## Page extract
== Segment start ==
An Interview with Judith Gran
Originally posted to the Society
for Slash Diversity and COCO CHANNEL, September 1999.
Karmen Ghia: What are you working on these days?
Judith Gran: K/S wise, on a story in which Kirk, post-ST VI and
"bonded" to Spock for many years, is talked into running for Federation
President. During the campaign, Kirk turns out to have a Bill Clinton
problem. (Although, as my friend Mary Ellen points out, it might make
more sense to say that Bill Clinton had a James T. Kirk problem.)
I'm also trying to write a K/S Legend story which some will probably
consider super-blasphemous.
KG: Okay, I'm sorry for the mundane questions but how long have
you been in the Star Trek fan community?
JG: Since 1978, when I first started reading zines and went to
my first fan-run convention (August Party).
KG: Have you stayed mainly in TOS or do you do other genres?
JG: I've been totally loyal to my TOS roots. (As a Taurus, I am loyal
by default.)
KG: When did you get into K/S?
JG: About five seconds after I heard that people were actually writing
K/S stories! This was in the summer of 1978, a few weeks after I started
ordering zines.
KG: What was your earliest story?
JG: "The Body's Treason," a Gol angst-fest from Kirk's POV, written around
1979, I think, and published in the zine Matter/Anti-Matter in the early
1980s.
KG: How did you decide to start writing what was in your head? What was
your motivation?
JG: I was really charged up about the K/S premise, which struck me as
easily the single greatest advance in civilization since (at least) the
Industrial Revolution. Then quite by chance, two friends of mine who had
previously been heterosexual became lovers and told me all about it. Somehow,
that made the K/S premise even more real and vivid to me, and I simply
*had* to write K/S.
Also, I was close friends with another couple who were "lovers separated
by a barrier"--they were committed to live and work in different parts
of the world--and their experience got my mind churning about all the
different angst-filled ways Kirk and Spock could be separated.
== Segment end ==
## Explore the material
1) Summarize the interview with Judith Gran in two sentences.
2) Write out the interview with Judith Gran, everything from "JG: About five" down to "your earliest story?".

People photos with keypoints
== Segment start ==
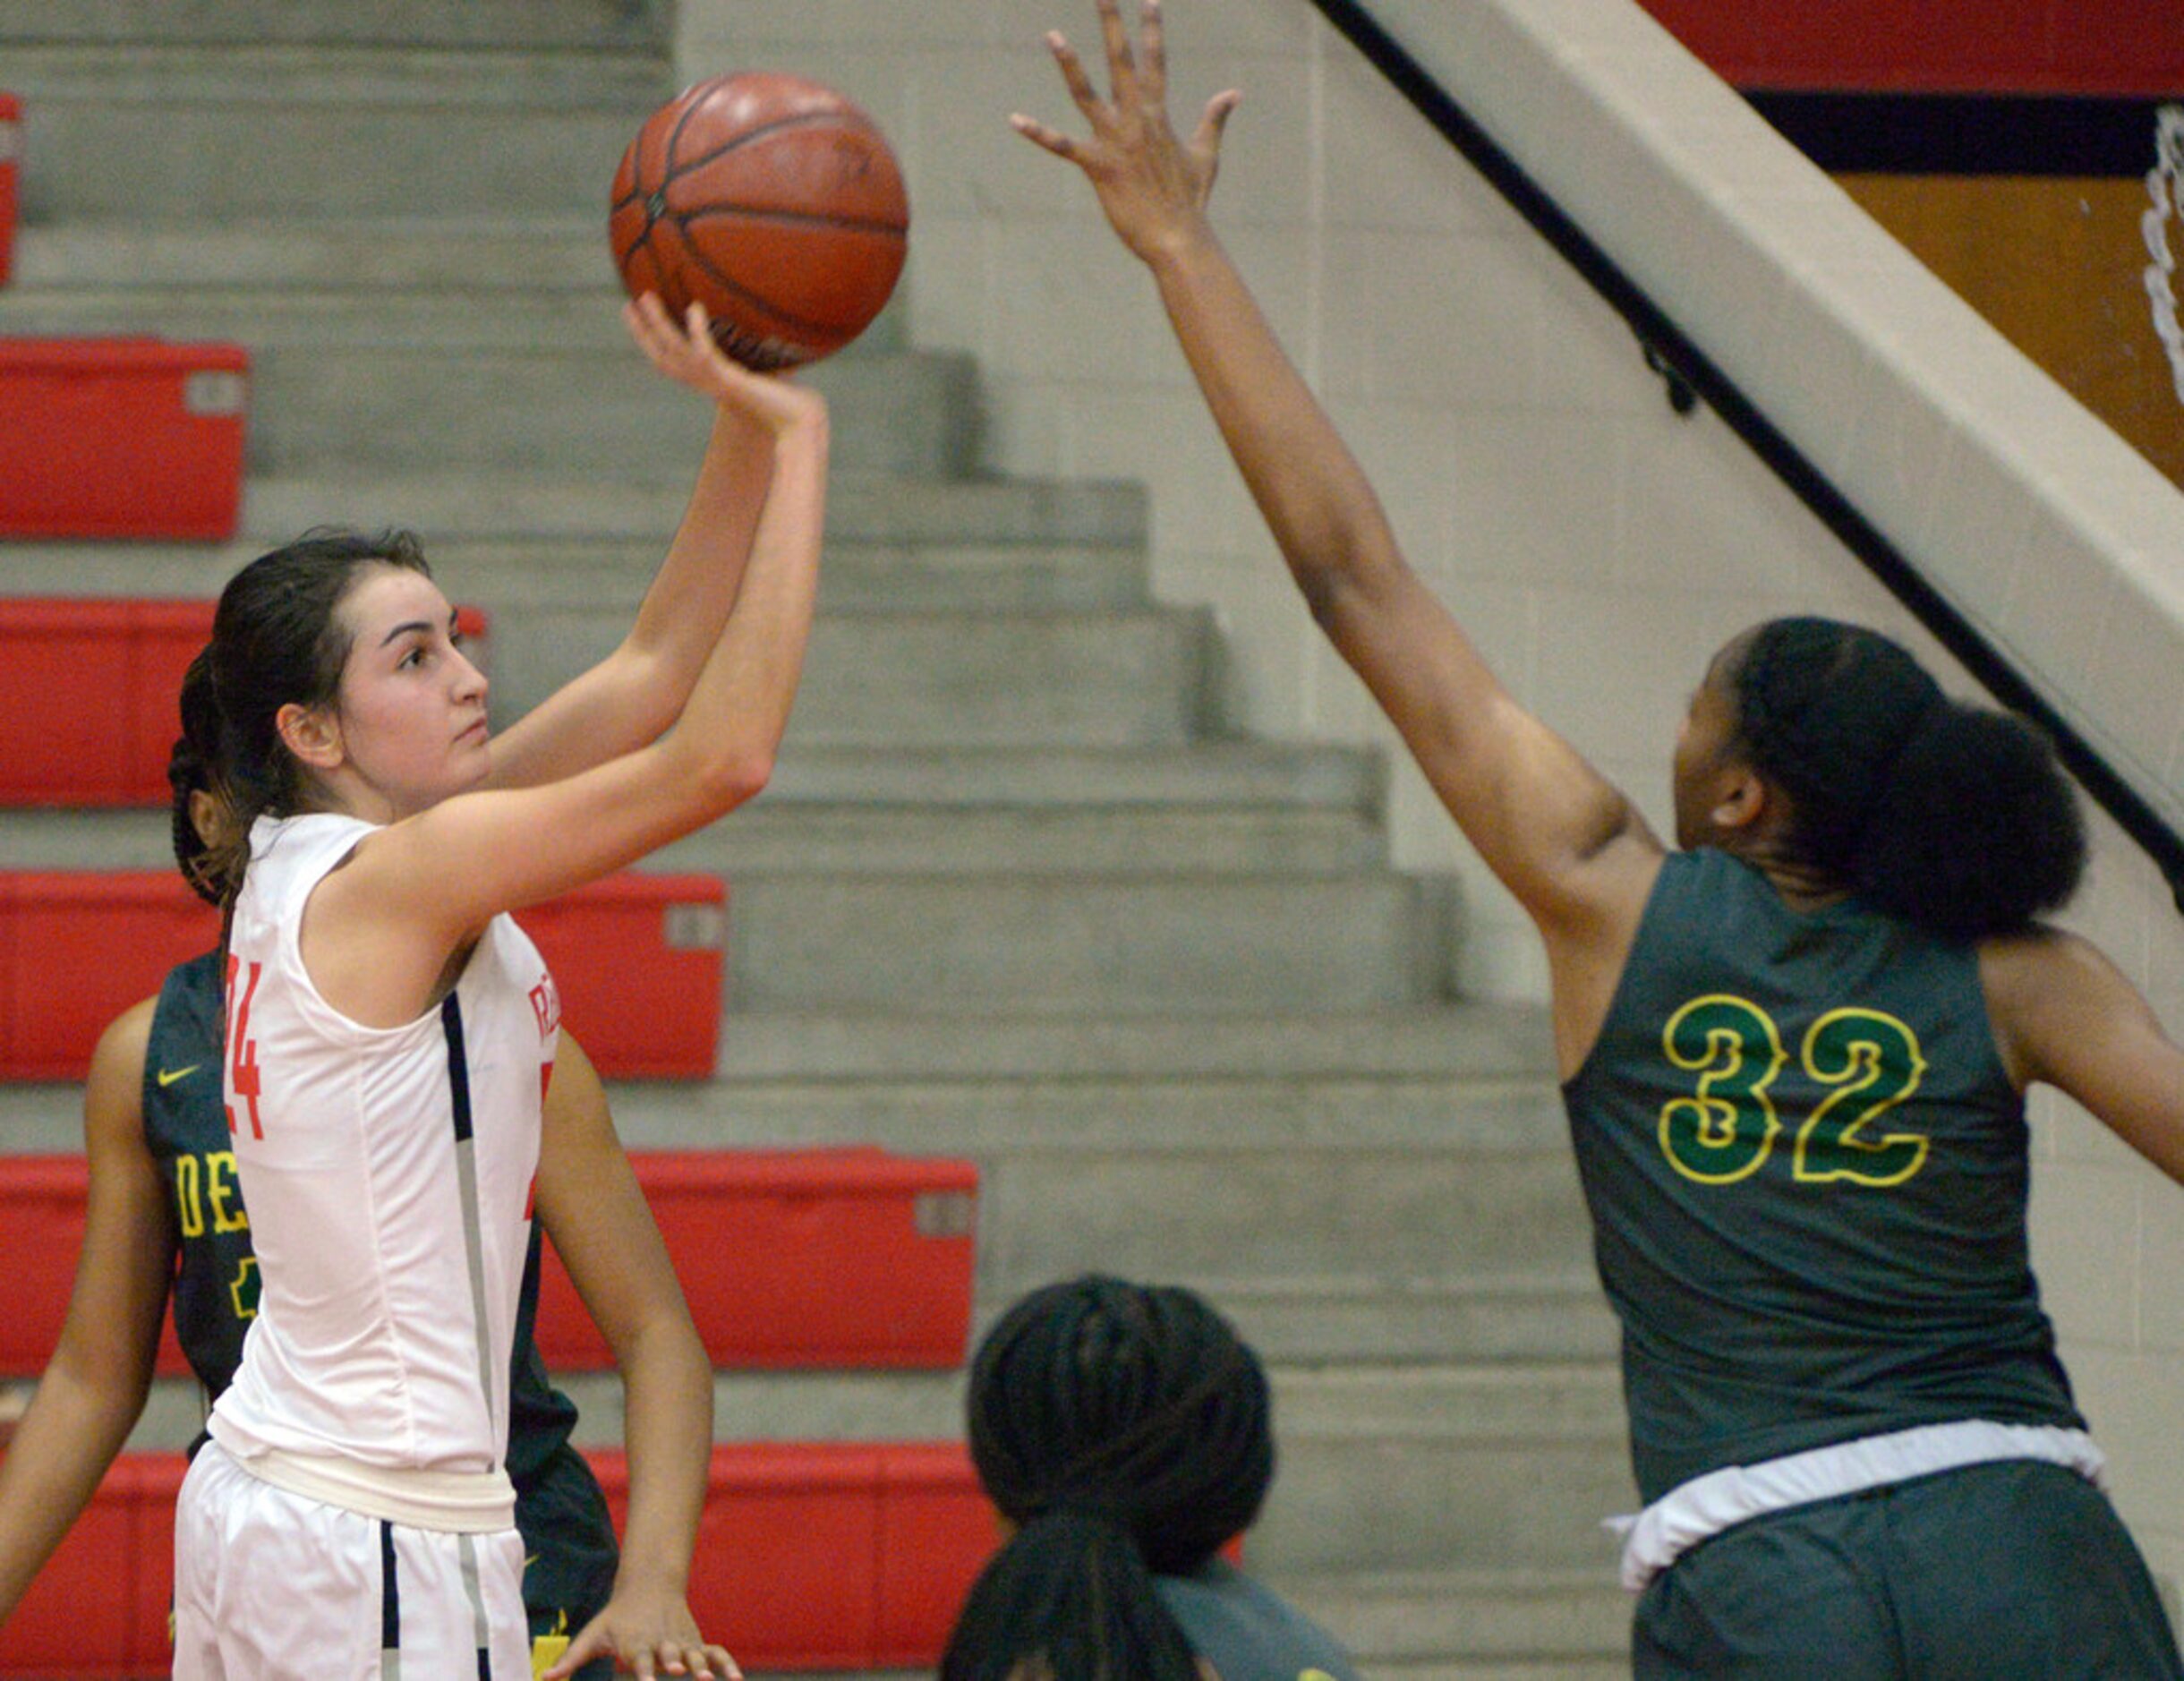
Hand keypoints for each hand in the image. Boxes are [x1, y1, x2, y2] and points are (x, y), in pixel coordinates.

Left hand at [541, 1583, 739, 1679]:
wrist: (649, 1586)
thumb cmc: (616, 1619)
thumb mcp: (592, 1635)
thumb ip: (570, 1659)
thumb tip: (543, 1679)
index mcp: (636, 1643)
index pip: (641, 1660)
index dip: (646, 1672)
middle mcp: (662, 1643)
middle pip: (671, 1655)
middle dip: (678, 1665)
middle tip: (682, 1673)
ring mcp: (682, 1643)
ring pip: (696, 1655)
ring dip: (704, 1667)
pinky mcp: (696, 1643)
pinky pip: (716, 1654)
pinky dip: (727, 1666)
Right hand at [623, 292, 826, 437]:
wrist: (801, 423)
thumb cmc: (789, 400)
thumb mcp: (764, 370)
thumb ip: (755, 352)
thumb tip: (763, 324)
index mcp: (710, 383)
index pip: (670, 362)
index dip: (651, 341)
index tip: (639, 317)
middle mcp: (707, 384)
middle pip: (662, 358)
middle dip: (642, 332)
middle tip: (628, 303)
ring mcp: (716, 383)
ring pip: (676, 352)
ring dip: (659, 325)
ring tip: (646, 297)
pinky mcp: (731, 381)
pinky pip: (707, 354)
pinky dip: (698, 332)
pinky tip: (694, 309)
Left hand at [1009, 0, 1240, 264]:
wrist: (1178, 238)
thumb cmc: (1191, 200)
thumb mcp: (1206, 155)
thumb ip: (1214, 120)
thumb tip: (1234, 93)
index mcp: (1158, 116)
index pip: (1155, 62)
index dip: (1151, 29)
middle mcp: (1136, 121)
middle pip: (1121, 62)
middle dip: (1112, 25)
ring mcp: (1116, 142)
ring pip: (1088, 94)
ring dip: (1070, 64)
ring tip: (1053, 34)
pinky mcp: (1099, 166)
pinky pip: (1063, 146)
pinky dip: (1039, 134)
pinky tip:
== Segment end ==
## Written answers
1) In an interview posted in September 1999, Judith Gran describes her current K/S work, including a story in which Kirk runs for Federation President and a K/S Legend story. She has been in the Star Trek fan community and loyal to TOS since 1978, when she also got into K/S, and says her urge to write came from her excitement about the K/S premise and from the experiences of two couples she knew.

2)
JG: About five seconds after I heard that people were actually writing
K/S stories! This was in the summer of 1978, a few weeks after I started
ordering zines.
KG: What was your earliest story?